Trecho selecionado:
# # #

Vivemos uma situação de violência contra os povos indígenas de duas faces, de um lado continuamos presenciando massacres com requintes de crueldade à povos isolados, como foi no caso ocorrido recentemente no Amazonas, de outro temos uma sociedade que coloca em questão a "indigenidade" dos povos que foram massacrados num passado recente, mas que resistem e se reinventam no seu modo de vida, não deixando de lado sua pertença cultural. Essa segunda violência parece mais branda face à aberração que é a primeira, no entanto ela está presente em todos os aspectos da vida destes indígenas, todos os dias.

A FUNAI em Santarém se divide em dois escritórios: um é a Frente de Proteção Etnoambiental Cuminapanema (FPEC), que lida com esses povos isolados e de recente contato, passíveis de sofrerem a primeira violência, o outro é a Coordenação Técnica Local (CTL) de Santarém, que lida com os 13 povos do Tapajós, Arapiuns e Planalto Santareno, aqueles que sofrem principalmente da segunda violência, mas que também estão sujeitos à primeira (vide o caso do índio Galdino em 1997 e das ameaças sofridas pelos Borari do Maró no conflito com madereiros).

# # #

Material apresentado:
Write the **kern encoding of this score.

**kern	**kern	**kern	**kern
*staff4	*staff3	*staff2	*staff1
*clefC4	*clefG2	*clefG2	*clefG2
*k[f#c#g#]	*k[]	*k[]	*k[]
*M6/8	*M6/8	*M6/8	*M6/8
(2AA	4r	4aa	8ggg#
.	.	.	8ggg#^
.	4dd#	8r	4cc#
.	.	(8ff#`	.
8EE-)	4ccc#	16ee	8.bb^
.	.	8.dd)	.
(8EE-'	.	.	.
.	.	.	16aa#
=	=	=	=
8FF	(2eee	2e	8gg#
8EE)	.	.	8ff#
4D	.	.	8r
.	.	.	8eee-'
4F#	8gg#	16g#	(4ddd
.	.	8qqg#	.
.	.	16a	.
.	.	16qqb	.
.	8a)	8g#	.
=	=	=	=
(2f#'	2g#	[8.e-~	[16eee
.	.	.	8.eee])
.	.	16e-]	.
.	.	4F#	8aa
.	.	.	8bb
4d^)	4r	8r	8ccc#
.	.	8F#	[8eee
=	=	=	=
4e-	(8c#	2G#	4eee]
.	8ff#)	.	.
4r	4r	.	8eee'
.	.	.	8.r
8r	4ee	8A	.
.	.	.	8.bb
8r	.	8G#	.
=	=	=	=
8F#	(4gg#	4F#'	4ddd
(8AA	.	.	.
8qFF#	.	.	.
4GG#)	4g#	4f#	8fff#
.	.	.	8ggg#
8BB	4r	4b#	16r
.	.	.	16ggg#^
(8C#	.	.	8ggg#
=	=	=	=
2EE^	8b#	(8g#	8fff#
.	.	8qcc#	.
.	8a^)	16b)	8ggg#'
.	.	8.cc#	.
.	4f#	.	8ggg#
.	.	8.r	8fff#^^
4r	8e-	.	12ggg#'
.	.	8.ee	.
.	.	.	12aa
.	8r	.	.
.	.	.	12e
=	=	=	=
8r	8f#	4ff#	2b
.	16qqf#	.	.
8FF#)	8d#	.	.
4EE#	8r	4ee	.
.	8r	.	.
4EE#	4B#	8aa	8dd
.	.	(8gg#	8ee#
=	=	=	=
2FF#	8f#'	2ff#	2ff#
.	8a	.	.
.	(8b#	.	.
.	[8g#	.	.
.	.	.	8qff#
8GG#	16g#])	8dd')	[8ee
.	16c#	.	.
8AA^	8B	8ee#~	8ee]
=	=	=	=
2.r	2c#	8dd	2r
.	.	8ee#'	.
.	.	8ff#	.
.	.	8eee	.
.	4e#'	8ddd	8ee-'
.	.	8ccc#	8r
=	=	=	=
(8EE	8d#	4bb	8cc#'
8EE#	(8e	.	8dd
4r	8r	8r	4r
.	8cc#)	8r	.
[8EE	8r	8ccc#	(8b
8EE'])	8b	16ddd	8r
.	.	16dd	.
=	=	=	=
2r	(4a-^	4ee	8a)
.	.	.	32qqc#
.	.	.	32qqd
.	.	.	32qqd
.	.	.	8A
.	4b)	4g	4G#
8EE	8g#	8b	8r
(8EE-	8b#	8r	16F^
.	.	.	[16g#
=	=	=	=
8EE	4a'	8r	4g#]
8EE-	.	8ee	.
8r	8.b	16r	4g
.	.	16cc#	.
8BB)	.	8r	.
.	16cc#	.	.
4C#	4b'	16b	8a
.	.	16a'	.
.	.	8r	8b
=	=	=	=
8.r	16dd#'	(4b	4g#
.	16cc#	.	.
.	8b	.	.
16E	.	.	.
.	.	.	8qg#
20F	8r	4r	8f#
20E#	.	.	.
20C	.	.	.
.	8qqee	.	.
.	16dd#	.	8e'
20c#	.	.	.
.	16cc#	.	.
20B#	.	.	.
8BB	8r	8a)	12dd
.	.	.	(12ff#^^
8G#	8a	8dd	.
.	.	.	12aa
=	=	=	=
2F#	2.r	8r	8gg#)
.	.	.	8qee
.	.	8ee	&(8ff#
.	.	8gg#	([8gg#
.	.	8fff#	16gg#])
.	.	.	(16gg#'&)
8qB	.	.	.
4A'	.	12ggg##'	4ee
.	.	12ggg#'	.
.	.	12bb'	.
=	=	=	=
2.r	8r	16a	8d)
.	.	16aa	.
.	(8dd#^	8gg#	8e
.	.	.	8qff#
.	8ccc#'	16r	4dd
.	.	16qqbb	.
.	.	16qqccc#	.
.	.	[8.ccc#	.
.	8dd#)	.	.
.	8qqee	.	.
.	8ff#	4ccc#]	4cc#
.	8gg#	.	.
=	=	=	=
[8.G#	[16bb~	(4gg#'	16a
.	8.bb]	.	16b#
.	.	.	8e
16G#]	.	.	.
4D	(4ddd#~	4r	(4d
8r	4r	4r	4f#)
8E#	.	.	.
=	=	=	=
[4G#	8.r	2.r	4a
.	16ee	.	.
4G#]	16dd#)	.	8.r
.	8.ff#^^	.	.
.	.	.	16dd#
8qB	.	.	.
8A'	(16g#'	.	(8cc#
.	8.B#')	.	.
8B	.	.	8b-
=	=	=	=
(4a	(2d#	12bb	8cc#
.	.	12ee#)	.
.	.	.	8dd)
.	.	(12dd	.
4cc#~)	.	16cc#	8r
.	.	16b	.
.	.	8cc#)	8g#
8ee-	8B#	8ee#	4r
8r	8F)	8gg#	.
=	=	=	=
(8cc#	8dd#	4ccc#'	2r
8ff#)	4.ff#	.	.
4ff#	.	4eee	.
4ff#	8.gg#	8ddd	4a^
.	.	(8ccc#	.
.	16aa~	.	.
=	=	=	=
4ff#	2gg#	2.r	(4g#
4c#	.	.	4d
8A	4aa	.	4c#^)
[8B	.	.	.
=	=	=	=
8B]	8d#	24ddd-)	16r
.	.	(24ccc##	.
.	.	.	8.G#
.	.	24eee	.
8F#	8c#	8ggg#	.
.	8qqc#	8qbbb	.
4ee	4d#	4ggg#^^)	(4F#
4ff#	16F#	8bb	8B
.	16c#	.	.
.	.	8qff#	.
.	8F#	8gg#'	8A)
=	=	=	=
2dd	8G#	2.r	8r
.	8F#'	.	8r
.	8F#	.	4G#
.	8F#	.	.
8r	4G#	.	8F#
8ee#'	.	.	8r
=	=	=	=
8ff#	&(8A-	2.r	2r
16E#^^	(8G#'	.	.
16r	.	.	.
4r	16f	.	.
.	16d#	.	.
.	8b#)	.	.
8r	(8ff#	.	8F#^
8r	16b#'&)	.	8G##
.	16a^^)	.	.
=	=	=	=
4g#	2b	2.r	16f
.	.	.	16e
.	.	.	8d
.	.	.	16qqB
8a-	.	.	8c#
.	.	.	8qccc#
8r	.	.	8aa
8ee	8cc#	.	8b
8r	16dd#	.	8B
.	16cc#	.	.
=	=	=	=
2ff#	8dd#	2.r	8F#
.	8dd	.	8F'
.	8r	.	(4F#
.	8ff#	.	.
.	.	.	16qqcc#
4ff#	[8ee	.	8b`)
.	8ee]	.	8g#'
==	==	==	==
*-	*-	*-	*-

# # #

Enunciado: No trecho sobre a violência contra os povos indígenas, quais são as regiões dos 13 povos atendidos pela Coordenação Técnica Local de Santarém? Liste todas.

Resposta: As regiões são o Tapajós, o Arapiuns e o Planalto Santareno.